Although they are usually in the form of things filled with a mixture in which the spirit nestles, yet there

Are other kinds; for example, a great love charm is made of the water the lover has washed in, and this, mingled with the drink of the loved one, is held to soften the hardest heart.

Some kinds of charms, such as those to prevent your getting drowned, shot, seen by elephants, etc., are worn on a bracelet or necklace. A new-born child starts with a health-knot tied round the wrist, neck, or loins, and throughout the rest of its life its collection of charms goes on increasing. This collection does not, however, attain inconvenient dimensions, owing to the failure of some of the charms to work.

That is the worst of charms and prayers. The thing you wish of them may, and frequently does, happen in a strikingly direct way, but other times it does not. In Africa this is held to arise from the bad character of the spirits; their gross ingratitude and fickleness. You may have taken every care of a spirit for years, given it food and other offerings that you wanted for yourself, wrapped it up in your cloth on chilly nights and gone cold, put it in the only dry spot in the canoe, and so on, and yet after all this, the wretched thing will be capable of being got at by your rival or enemy and lured away, leaving you only the case it once lived in.

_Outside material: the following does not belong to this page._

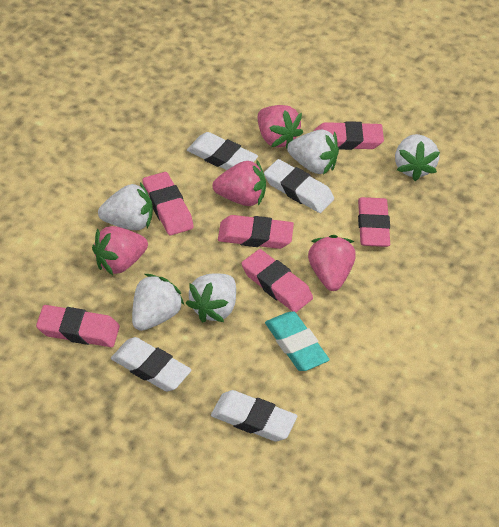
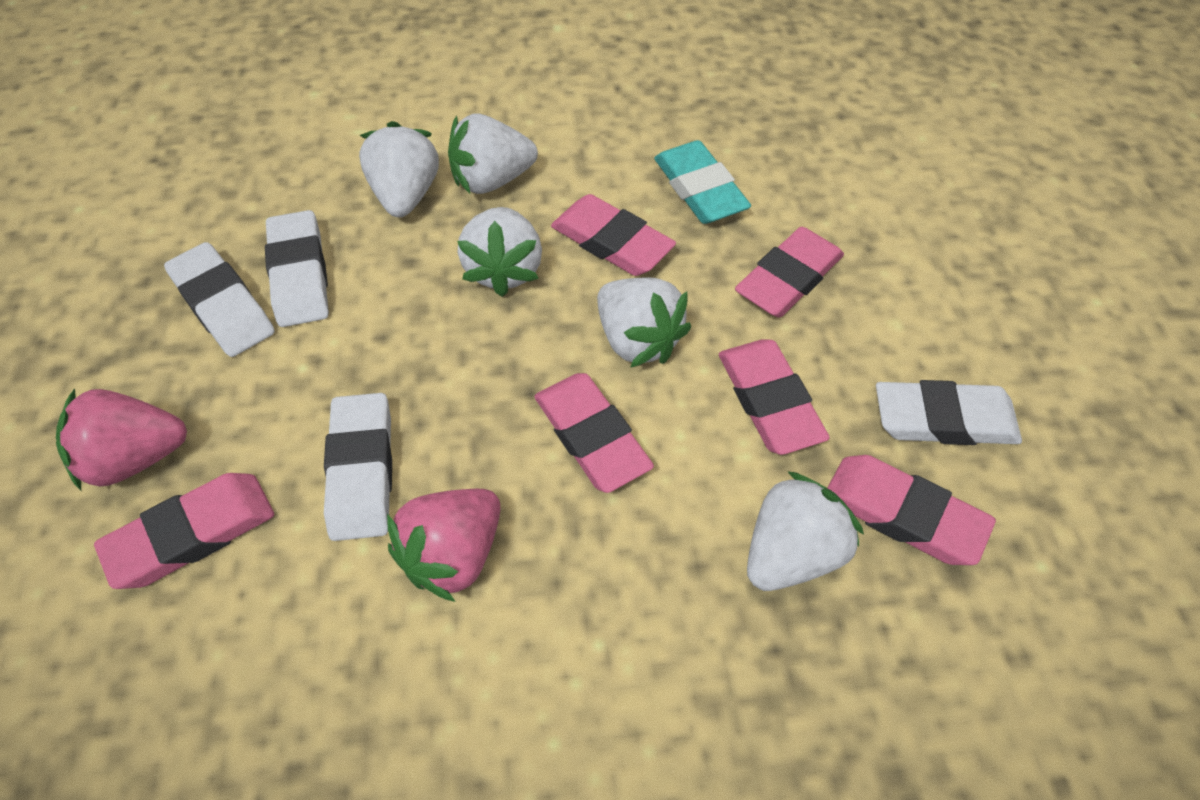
pink strawberry: 4 -> 2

Finding, we will say, that you have been upset and half-drowned, and your canoe-load of goods lost three times in a week, that your paddles are always breaking, and the amount of snags in the river and so on is abnormal, you judge that your canoe-charm has stopped. Then you go to the medicine man who supplied you with it and complain. He says it was a perfectly good charm when he sold it you and he never had any complaints before, but he will investigate the affair; when he has done so, he either says the spirit has been lured away from the home he prepared for it by incantations and presents from other people, or that he finds the spirit is dead; it has been killed by a more powerful spirit of its class, which is in the pay of some enemy of yours. In all cases the little thing you kept the spirit in is no use now, and only fit to sell to a white man as "a big curio!" and the sooner you let him have sufficient money to procure you a fresh and still more powerful spirit - necessarily more expensive - the safer it will be for you, particularly as your misfortunes distinctly point to some one being desirous of your death. You of course grumble, but seeing the thing in his light you pay up, and the medicine man goes busily to work with incantations, dances, looking into mirrors or basins of still water, and concoctions of messes to make you a new protecting charm.